■ What to do ■
Give the records again in full, exactly as they are.

_ _ _ _

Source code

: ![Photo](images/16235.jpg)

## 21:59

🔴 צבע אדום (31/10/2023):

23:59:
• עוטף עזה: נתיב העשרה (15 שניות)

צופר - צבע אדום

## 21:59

_ _ _ _

■ Answer to this task ■
Source code

: ![Photo](images/16235.jpg)

## 21:59

🔴 צבע אדום (31/10/2023):

23:59:
• עוטף עזה: נתיב העשרה (15 שניות)

צופר - צבע אדום

## 21:59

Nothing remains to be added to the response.